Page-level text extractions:
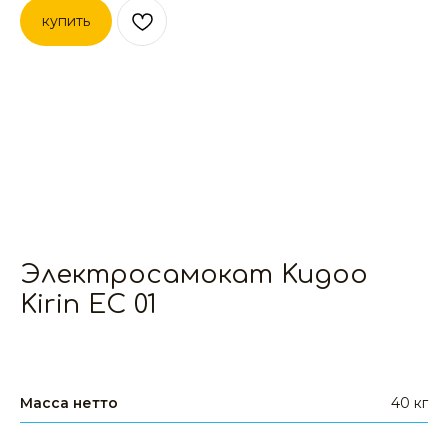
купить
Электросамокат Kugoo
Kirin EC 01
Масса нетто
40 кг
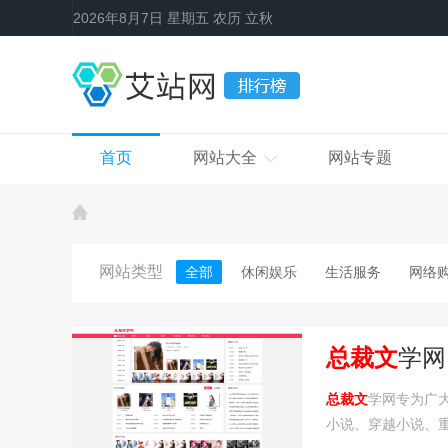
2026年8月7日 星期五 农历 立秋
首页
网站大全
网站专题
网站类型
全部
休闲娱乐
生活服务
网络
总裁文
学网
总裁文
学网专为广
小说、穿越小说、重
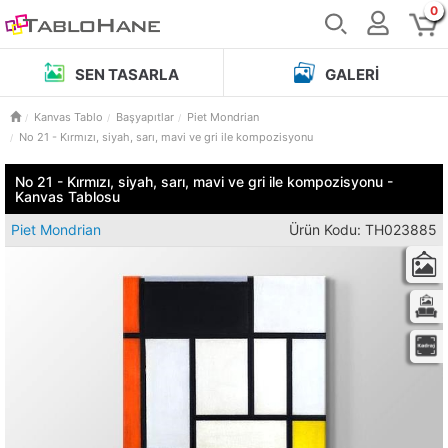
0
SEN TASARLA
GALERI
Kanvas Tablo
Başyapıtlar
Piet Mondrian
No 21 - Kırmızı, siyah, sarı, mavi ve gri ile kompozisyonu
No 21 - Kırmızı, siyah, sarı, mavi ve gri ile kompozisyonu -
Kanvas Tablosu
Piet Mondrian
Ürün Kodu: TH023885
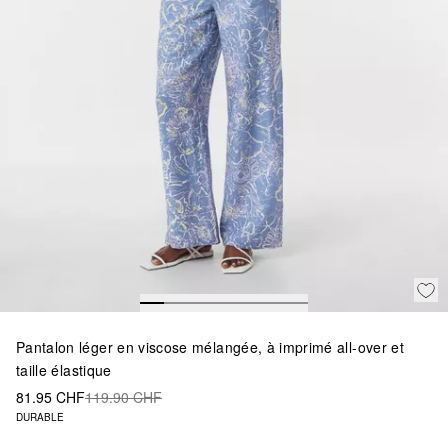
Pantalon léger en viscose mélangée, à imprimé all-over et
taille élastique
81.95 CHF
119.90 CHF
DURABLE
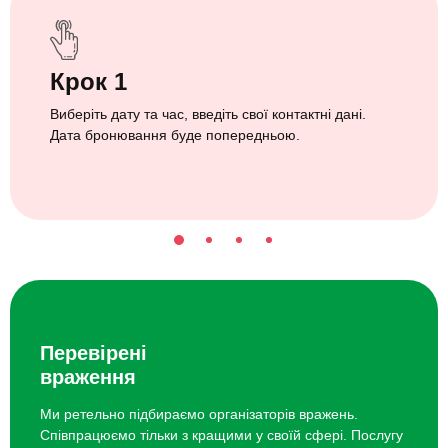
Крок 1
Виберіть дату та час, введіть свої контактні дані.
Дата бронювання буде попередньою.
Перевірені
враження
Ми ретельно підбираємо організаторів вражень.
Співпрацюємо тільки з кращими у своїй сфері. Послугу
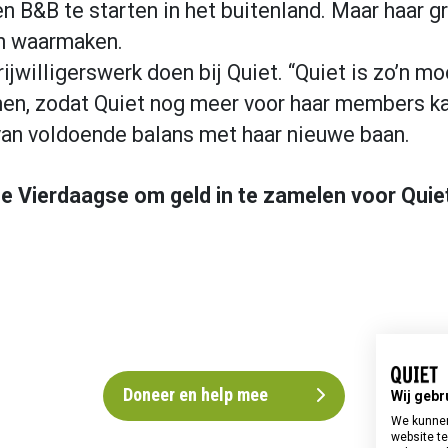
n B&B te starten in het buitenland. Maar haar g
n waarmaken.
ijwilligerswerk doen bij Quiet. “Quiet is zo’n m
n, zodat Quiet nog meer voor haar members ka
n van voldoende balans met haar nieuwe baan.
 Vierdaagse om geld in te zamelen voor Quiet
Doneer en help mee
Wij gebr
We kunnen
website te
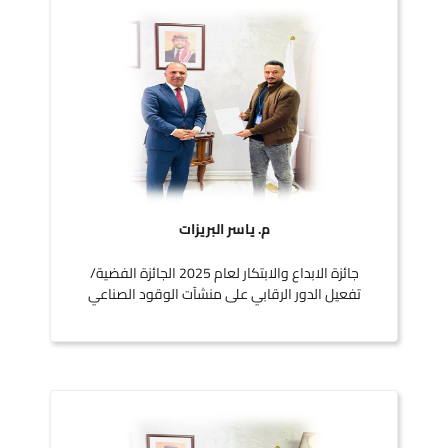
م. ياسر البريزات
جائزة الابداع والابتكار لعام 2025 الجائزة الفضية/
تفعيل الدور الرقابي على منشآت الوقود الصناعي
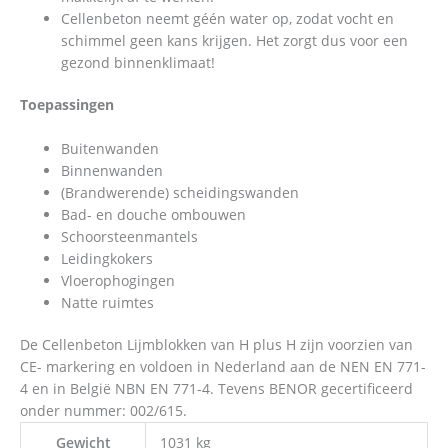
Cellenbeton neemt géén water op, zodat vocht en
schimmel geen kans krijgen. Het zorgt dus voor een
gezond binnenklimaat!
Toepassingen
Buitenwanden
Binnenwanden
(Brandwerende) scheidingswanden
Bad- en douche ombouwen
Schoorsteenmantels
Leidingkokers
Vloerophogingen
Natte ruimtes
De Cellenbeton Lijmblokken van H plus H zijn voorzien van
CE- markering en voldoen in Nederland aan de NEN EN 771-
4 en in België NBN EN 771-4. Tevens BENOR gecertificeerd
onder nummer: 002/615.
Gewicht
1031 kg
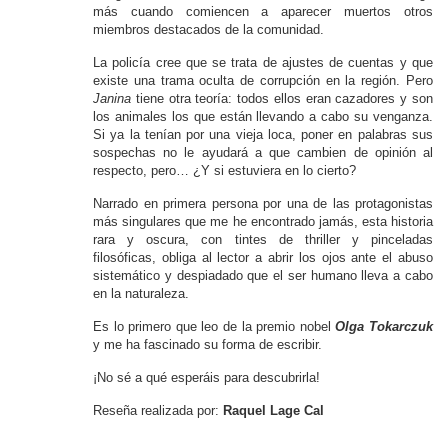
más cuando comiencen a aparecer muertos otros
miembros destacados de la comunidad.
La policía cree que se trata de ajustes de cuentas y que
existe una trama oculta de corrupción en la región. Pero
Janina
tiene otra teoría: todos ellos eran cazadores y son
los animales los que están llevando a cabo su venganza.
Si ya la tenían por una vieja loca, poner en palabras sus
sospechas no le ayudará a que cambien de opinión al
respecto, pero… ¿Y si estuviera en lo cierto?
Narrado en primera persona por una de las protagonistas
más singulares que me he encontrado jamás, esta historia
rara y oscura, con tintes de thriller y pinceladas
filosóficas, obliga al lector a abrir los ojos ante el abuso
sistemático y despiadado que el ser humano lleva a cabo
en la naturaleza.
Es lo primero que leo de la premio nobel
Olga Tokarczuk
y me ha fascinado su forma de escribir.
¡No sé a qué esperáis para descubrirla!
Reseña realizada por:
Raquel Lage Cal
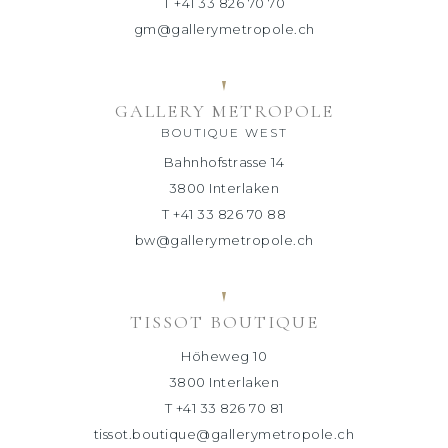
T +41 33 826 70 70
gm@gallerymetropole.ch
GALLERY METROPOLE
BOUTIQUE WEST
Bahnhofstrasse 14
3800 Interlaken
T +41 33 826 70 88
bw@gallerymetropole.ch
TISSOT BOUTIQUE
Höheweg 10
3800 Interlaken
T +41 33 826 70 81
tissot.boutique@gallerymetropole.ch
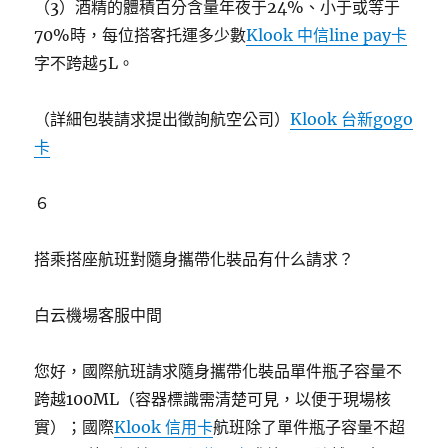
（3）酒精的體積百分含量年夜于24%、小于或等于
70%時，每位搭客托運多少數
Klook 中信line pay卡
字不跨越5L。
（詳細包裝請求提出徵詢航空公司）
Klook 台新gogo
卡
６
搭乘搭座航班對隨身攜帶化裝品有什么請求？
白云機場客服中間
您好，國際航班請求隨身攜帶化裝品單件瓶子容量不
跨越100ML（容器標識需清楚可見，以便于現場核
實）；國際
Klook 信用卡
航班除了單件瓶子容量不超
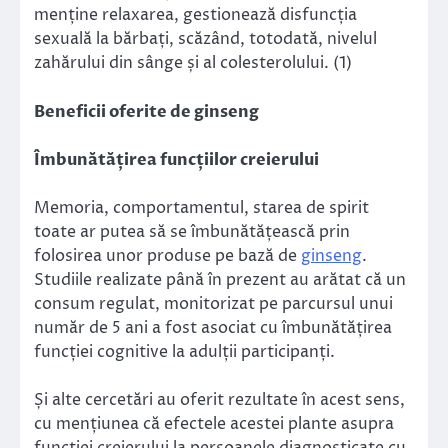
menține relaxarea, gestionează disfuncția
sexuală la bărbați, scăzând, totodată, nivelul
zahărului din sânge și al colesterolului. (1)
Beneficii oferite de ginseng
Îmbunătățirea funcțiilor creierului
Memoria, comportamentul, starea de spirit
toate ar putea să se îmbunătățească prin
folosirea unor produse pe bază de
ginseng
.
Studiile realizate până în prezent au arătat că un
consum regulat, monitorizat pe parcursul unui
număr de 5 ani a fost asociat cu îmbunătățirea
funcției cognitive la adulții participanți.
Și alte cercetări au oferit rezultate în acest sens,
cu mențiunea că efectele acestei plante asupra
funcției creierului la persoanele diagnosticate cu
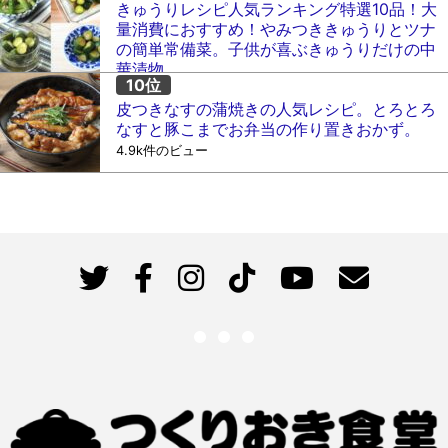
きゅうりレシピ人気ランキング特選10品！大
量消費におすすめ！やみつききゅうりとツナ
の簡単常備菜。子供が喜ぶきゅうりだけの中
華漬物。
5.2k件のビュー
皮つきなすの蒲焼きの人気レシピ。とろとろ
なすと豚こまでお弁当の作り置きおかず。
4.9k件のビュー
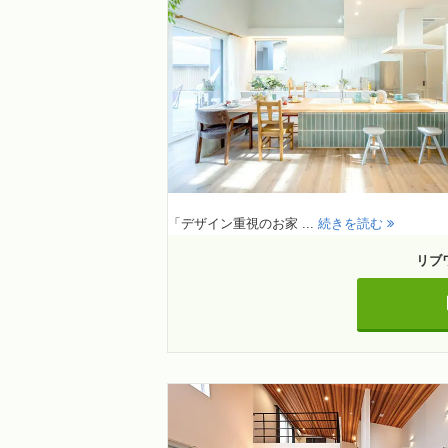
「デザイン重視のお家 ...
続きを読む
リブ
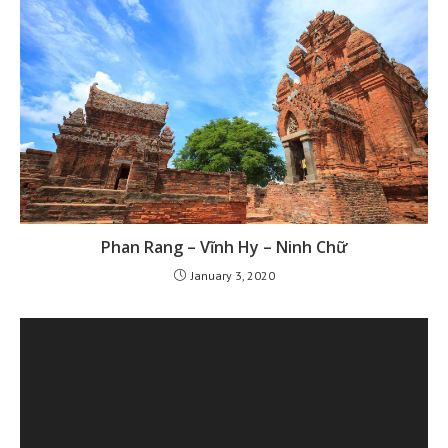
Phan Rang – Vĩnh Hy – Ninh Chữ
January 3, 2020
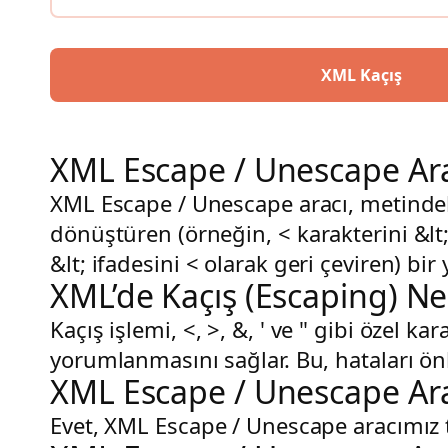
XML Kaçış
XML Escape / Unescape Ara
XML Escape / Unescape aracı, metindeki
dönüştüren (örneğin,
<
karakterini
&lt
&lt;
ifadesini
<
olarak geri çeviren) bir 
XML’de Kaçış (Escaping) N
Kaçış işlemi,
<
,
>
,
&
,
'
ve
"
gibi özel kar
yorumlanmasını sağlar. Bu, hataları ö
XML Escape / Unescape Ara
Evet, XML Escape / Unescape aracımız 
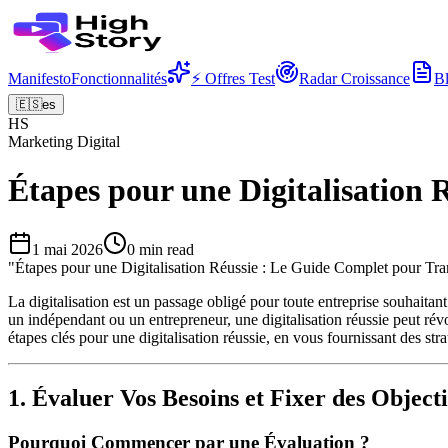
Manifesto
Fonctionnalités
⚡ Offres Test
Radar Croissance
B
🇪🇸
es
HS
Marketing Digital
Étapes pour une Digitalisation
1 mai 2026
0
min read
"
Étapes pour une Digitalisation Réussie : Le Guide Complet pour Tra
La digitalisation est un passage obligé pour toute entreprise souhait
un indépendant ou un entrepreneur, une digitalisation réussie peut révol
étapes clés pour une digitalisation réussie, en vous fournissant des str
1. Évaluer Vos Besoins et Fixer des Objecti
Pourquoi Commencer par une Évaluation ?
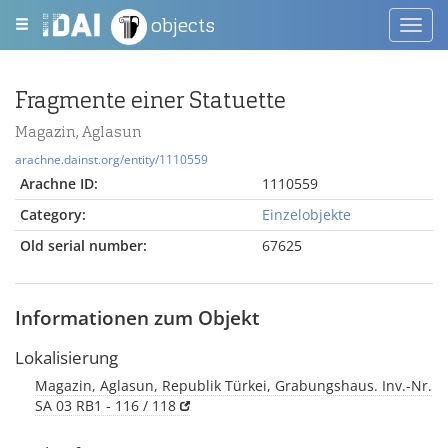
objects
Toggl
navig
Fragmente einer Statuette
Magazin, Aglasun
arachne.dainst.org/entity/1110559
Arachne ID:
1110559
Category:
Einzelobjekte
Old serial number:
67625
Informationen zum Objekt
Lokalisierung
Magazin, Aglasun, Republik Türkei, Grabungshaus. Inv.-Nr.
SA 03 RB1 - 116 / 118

- [PROBLEM STATEMENT] Locate each line in the entries that contains the string "Magazin" and copy those lines. Treat uppercase and lowercase letters as different.

- [EXERCISE ANSWER]
Magazin, Aglasun
Magazin, Aglasun, Republik Türkei, Grabungshaus. Inv.-Nr.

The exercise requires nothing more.